Periodic line profile variability is a common feature in magnetic early-type stars. In most of these objects, the generally accepted interpretation of these variations is rotational modulation caused by inhomogeneities in the element abundances at the surface. The abundance patterns usually follow magnetic surface structures, e.g. the magnetic poles, which then gives rise to rotational modulation, if the magnetic and the rotational axis are inclined. This is the oblique magnetic rotator model. One of the hottest of the established magnetic stars is Ori E (=HD 37479, HR 1932, spectral type B2Vp), a He-variable star. Ori E is also one of the best-studied of the variable chemically peculiar B stars (see e.g. Groote & Hunger 1997).

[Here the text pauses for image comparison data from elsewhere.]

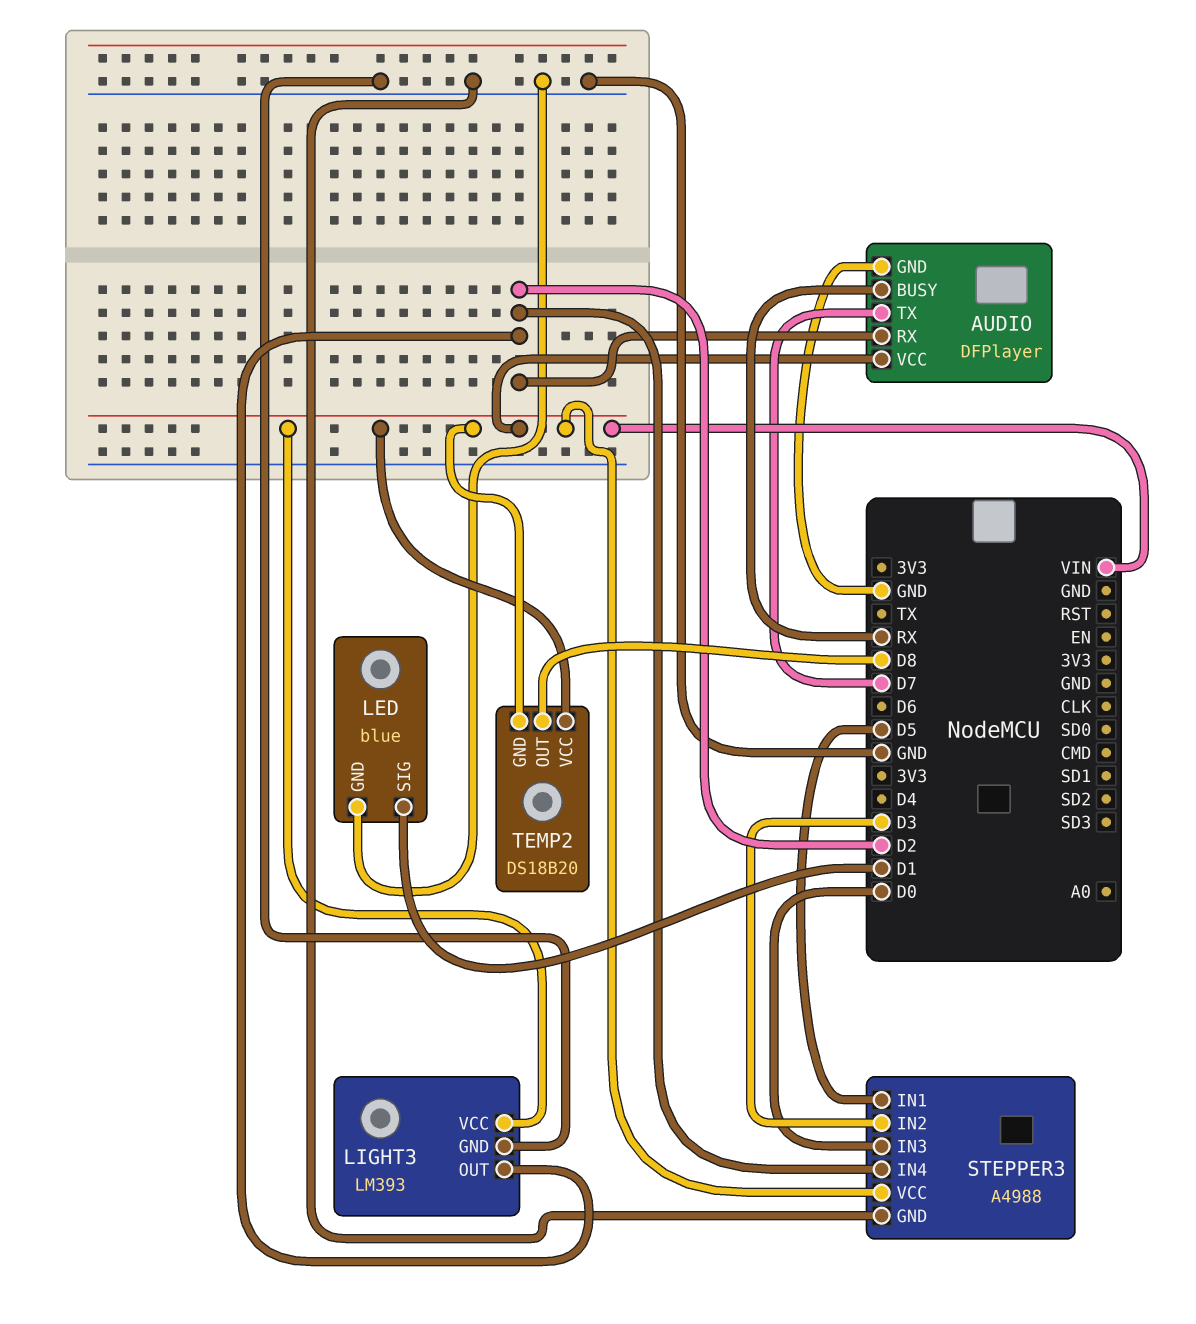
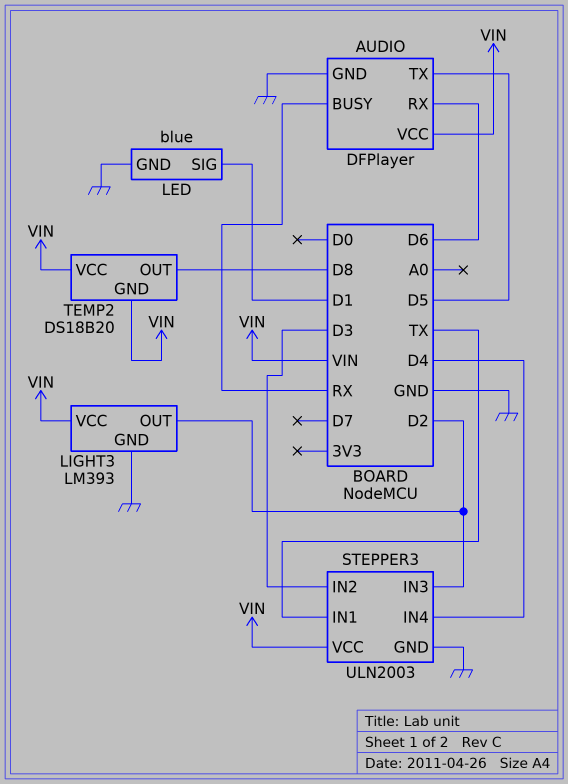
AUDIO pin RX: D2 -> D6
AUDIO pin TX: D7 -> D5
STEPPER3: A4988 -> ULN2003
STEPPER3 pin IN1: D5 -> TX
STEPPER3 pin IN3: D0 -> D2
STEPPER3 pin IN4: D2 -> D4

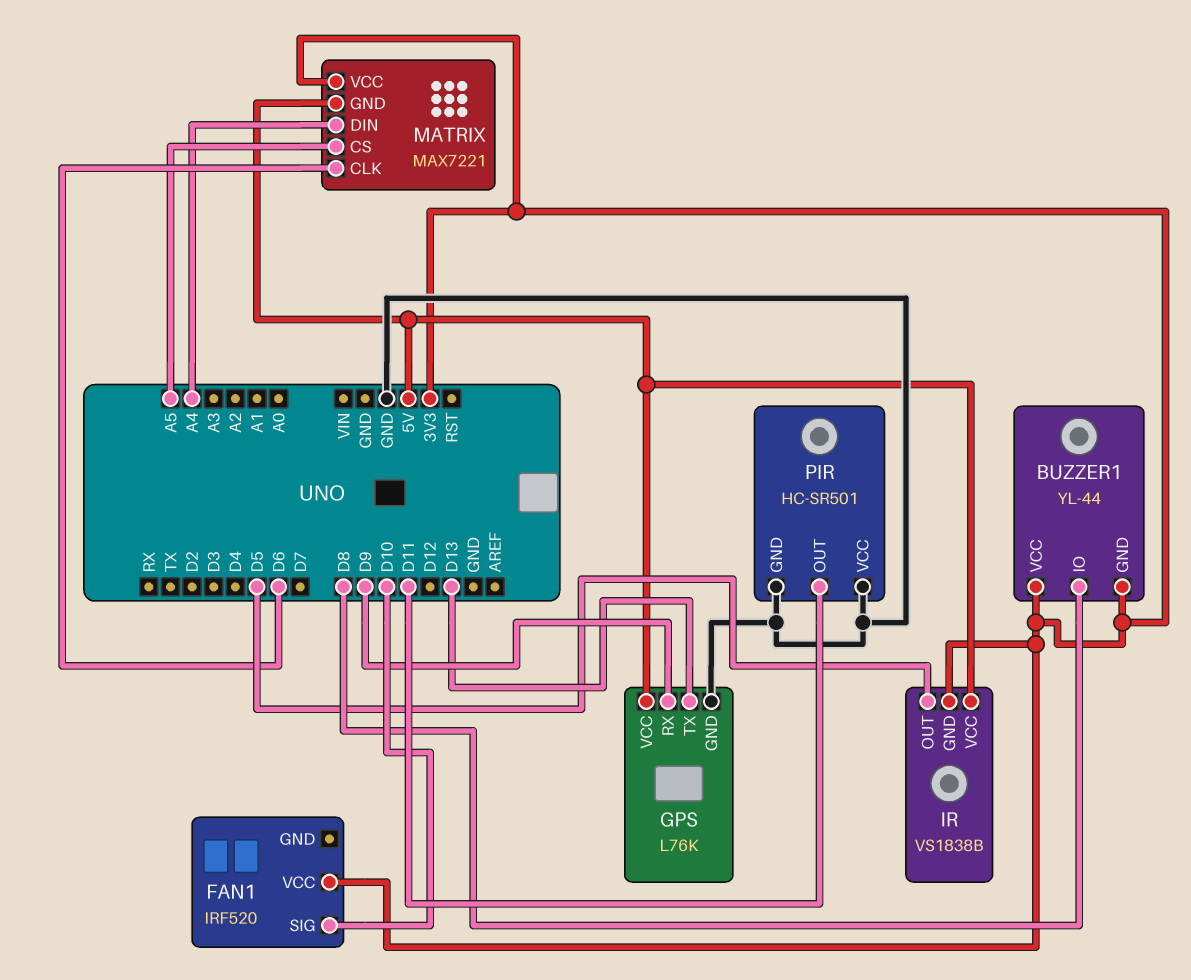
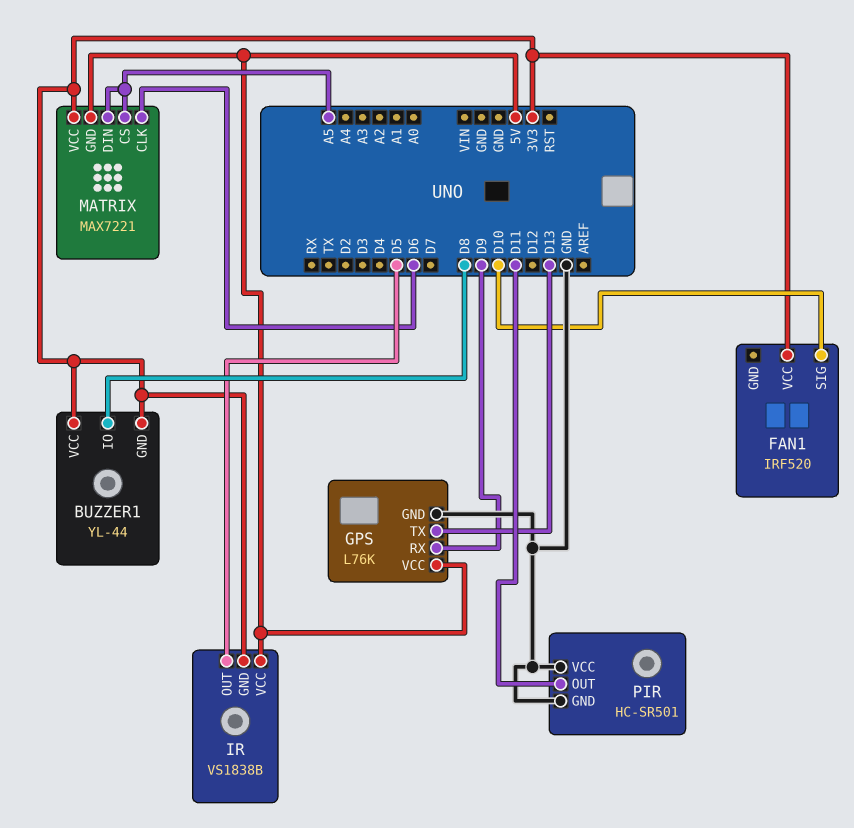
MATRIX pin DIN: A4 -> A5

Periodic spectral variations in some emission lines in the well-known young O star Ori C (=HD 37022, HR 1895, spectral type O6pe) were first detected by Stahl et al. (1993). Later Stahl et al. (1996) found that the photospheric absorption lines are also variable, with the same period of about 15 days. The stellar wind lines in the UV (Walborn & Nichols 1994) and the X ray emission (Gagné et al. 1997) are also variable with the same period.
Although Ori C is much hotter than any of the classical magnetic A and B stars, the observed variations are reminiscent of these stars. Attempts to measure a magnetic field in Ori C were unsuccessful (Donati & Wade 1999). The derived upper limits are so high, however, that this does not exclude a magnetic origin of the variations. Babel & Montmerle (1997) could quantitively explain the X-ray flux and variability with a model of a magnetically confined wind shock. This gives strong support to a magnetic origin for the variability of Ori C. This star is of particular interest, since it is by far the hottest object known which shows such strictly periodic variations. It could represent an extension of magnetic stars to the O star range.
In this paper we model the variations of the photospheric lines of Ori C with surface spots of different element abundances. As a comparison object we also model the magnetic star Ori E. In this star, a magnetic origin of the variations is undisputed. The aim of the present paper is to investigate whether the variations observed for Ori C can be explained, in analogy to Ori E, by chemical abundance variations at the surface or whether an other mechanism is needed.